GOAL OF THE EXERCISE = From the data below, copy each line that includes the word "Sauvages".

-- Opening Marker --

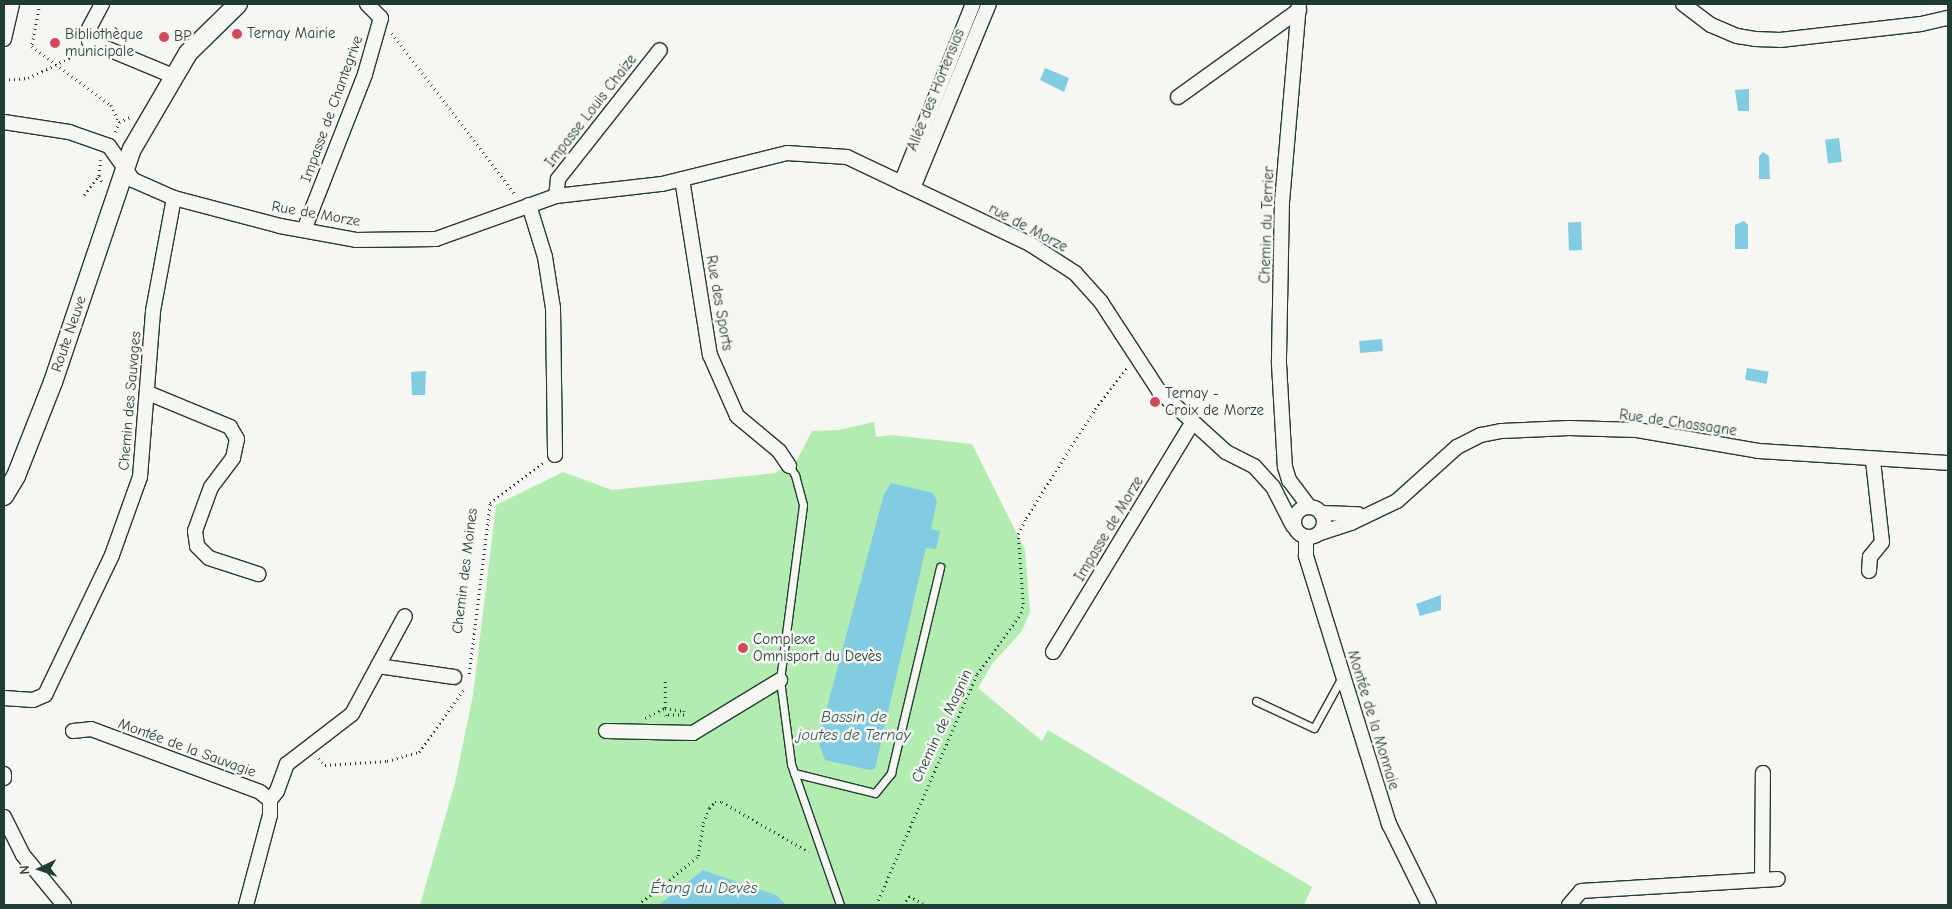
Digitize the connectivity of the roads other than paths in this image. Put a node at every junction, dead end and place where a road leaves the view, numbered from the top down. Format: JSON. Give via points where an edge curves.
{"nodes":[{"id":1,"x":12,"y":4,"type":"edge"},
{"id":2,"x":102,"y":4,"type":"edge"},
{"id":3,"x":238,"y":4,"type":"edge"},
{"id":4,"x":367,"y":4,"type":"edge"},
{"id":5,"x":974,"y":4,"type":"edge"},
{"id":6,"x":989,"y":4,"type":"edge"},
{"id":7,"x":1683,"y":4,"type":"edge"},
{"id":8,"x":1299,"y":7,"type":"edge"},
{"id":9,"x":1948,"y":18,"type":"edge"},
{"id":10,"x":4,"y":39,"type":"edge"},
{"id":11,"x":660,"y":50,"type":"dead end"},
{"id":12,"x":173,"y":76,"type":"junction"},
{"id":13,"x":1178,"y":97,"type":"dead end"},
{"id":14,"x":4,"y":122,"type":"edge"},
{"id":15,"x":125,"y":168,"type":"junction"},
{"id":16,"x":731,"y":168,"type":"joint"},
{"id":17,"x":682,"y":179,"type":"junction"},
{"id":18,"x":907,"y":185,"type":"junction"},
{"id":19,"x":556,"y":196,"type":"junction"},
{"id":20,"x":174,"y":198,"type":"junction"},
{"id":21,"x":530,"y":205,"type":"junction"},
{"id":22,"x":304,"y":230,"type":"junction"},
{"id":23,"x":148,"y":394,"type":"junction"},
{"id":24,"x":1192,"y":423,"type":"junction"},
{"id":25,"x":1283,"y":447,"type":"junction"},
{"id":26,"x":555,"y":455,"type":"road end"},
{"id":27,"x":1873,"y":460,"type":"junction"},
{"id":28,"x":1948,"y":463,"type":"edge"},
{"id":29,"x":789,"y":466,"type":"joint"},
{"id":30,"x":1269,"y":478,"type":"junction"},
{"id":31,"x":1296,"y":490,"type":"junction"},
{"id":32,"x":4,"y":496,"type":"edge"},
{"id":33,"x":1315,"y":510,"type":"junction"},
{"id":34,"x":1368,"y":513,"type":"junction"},
{"id":35,"x":1293,"y":526,"type":"junction"},
{"id":36,"x":1313,"y":535,"type":"junction"},
{"id":37,"x":940,"y":567,"type":"dead end"},
{"id":38,"x":1869,"y":571,"type":"dead end"},
{"id":39,"x":258,"y":574,"type":"dead end"},
{"id":40,"x":405,"y":616,"type":"dead end"},
{"id":41,"x":1053,"y":652,"type":"dead end"},
{"id":42,"x":378,"y":666,"type":"junction"},
{"id":43,"x":454,"y":677,"type":"dead end"},
{"id":44,"x":1342,"y":677,"type":"junction"},
{"id":45,"x":780,"y":680,"type":"junction"},
{"id":46,"x":4,"y":698,"type":"edge"},
{"id":47,"x":1256,"y":701,"type":"dead end"},
{"id":48,"x":73,"y":731,"type":"dead end"},
{"id":49,"x":606,"y":731,"type":"dead end"},
{"id":50,"x":1763,"y":772,"type":"dead end"},
{"id":51,"x":4,"y":774,"type":"edge"},
{"id":52,"x":794,"y":774,"type":"junction"},
{"id":53,"x":4,"y":778,"type":"edge"},
{"id":54,"x":270,"y":800,"type":"junction"},
{"id":55,"x":4,"y":817,"type":"edge"},
{"id":56,"x":1762,"y":880,"type":"junction"},
{"id":57,"x":1778,"y":880,"type":"dead end"},
{"id":58,"x":64,"y":905,"type":"edge"},
{"id":59,"x":246,"y":905,"type":"edge"},
{"id":60,"x":840,"y":905,"type":"edge"},
{"id":61,"x":1428,"y":905,"type":"edge"},
{"id":62,"x":1568,"y":905,"type":"edge"}],
"edges":[{"from":1,"to":10,"type":"street"},
{"from":2,"to":12,"type":"street","via":[[87,32],[89,40]]},
{"from":3,"to":12,"type":"street","name":"Route Neuve","via":[[188,53]]},
{"from":4,"to":22,"type":"street","name":"Impasse de Chantegrive","via":[[381,18],[365,74]]},
{"from":5,"to":18,"type":"street"},
{"from":6,"to":18,"type":"street","name":"Allée des Hortensias"},
{"from":7,"to":9,"type":"street","via":[[1711,25],[1737,36],[1756,39],[1780,40]]},
{"from":8,"to":13,"type":"street"},
{"from":8,"to":25,"type":"street","name":"Chemin du Terrier","via":[[1282,201],[1279,364]]},
{"from":11,"to":19,"type":"street","name":"Impasse Louis Chaize","via":[[558,179]]},
{"from":12,"to":15,"type":"street","name":"Route Neuve","via":[[132,148]]},
{"from":14,"to":15,"type":"street","name":"Rue de Morze","via":[[69,132],[109,146]]},
{"from":15,"to":20,"type":"street","name":"Rue de Morze","via":[[133,180]]},
{"from":15,"to":32,"type":"street","name":"Route Neuve","via":[[53,382],[16,476]]},
{"from":16,"to":17,"type":"street","name":"Rue de Morze"},
{"from":16,"to":18,"type":"street","name":"rue de Morze","via":[[787,153],[819,153],[847,157]]},
{"from":17,"to":19,"type":"street","name":"Rue de Morze"},
{"from":17,"to":29,"type":"street","name":"Rue des Sports","via":[[710,355],[737,416],[780,451]]},
{"from":18,"to":24,"type":"street","name":"rue de Morze","via":[[1030,244],[1075,273],[1101,302],[1159,391]]},
{"from":19,"to":21,"type":"street","name":"Rue de Morze"},
{"from":20,"to":22,"type":"street","name":"Rue de Morze"},
{"from":20,"to":23,"type":"street","name":"Chemin des Sauvages","via":[[153,311]]},
{"from":21,"to":22,"type":"street","name":"Rue de Morze","via":[[436,239],[356,240]]},
{"from":21,"to":26,"type":"street","via":[[545,257],[553,308]]},
{"from":23,"to":39,"type":"street","via":[[230,427],[237,439],[233,458],[211,487],[195,530],[197,546],[209,558]]},
{"from":23,"to":46,"type":"street","name":"Chemin des Sauvages","via":[[140,477],[112,555],[45,695],[33,700]]},
{"from":24,"to":30,"type":"street","name":"rue de Morze","via":[[1226,452],[1254,466]]},
{"from":24,"to":41,"type":"street","name":"Impasse de Morze"},
{"from":25,"to":30,"type":"street","via":[[1278,465]]},
{"from":25,"to":31,"type":"street","name":"Chemin du Terrier","via":[[1285,467]]},
{"from":27,"to":28,"type":"street","name":"Rue de Chassagne"},
{"from":27,"to":34,"type":"street","name":"Rue de Chassagne","via":[[1758,451],[1637,430],[1502,431],[1481,435],[1458,447],[1397,501]]},
{"from":27,"to":38,"type":"street","via":[[1882,542],[1870,557]]},
{"from":29,"to":45,"type":"lane","via":[[795,475],[803,505]]},
{"from":30,"to":31,"type":"street","name":"rue de Morze"},
{"from":30,"to":35,"type":"street"},
{"from":31,"to":33,"type":"street"},
{"from":33,"to":34,"type":"street","via":[[1344,516]]},
{"from":33,"to":35,"type":"street","via":[[1297,512]]},
{"from":33,"to":36,"type":"street","via":[[1324,521]]},
{"from":34,"to":36,"type":"street","via":[[1351,523]]},
{"from":35,"to":36,"type":"street","via":[[1298,534]]},
{"from":36,"to":44,"type":"street","name":"Montée de la Monnaie","via":[[1306,556]]},
{"from":37,"to":52,"type":"lane","via":[[891,773],[874,793]]},
{"from":40,"to":42,"type":"street"},
{"from":42,"to":43,"type":"street"},
{"from":42,"to":54,"type":"street","via":[[352,714],[288,764]]},
{"from":44,"to":47,"type":"lane","via":[[1314,728]]},
{"from":44,"to":61,"type":"street","name":"Montée de la Monnaie","via":[[1389,824]]},
{"from":45,"to":49,"type":"street","via":[[693,733]]},
{"from":45,"to":52,"type":"lane"},
{"from":48,"to":54,"type":"street","name":"Montée de la Sauvagie","via":[[91,729],[260,792]]},
{"from":50,"to":56,"type":"street"},
{"from":51,"to":53,"type":"street"},
{"from":52,"to":60,"type":"lane"},
{"from":54,"to":59,"type":"street","via":[[270,815]]},
{"from":55,"to":58,"type":"street","via":[[23,856]]},
{"from":56,"to":57,"type":"street"},
{"from":56,"to":62,"type":"street","via":[[1581,890]]}]}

-- Closing Marker --

ANSWER SPACE =
{"from":20,"to":23,"type":"street","name":"Chemin des Sauvages","via":[[153,311]]},
{"from":23,"to":46,"type":"street","name":"Chemin des Sauvages","via":[[140,477],[112,555],[45,695],[33,700]]},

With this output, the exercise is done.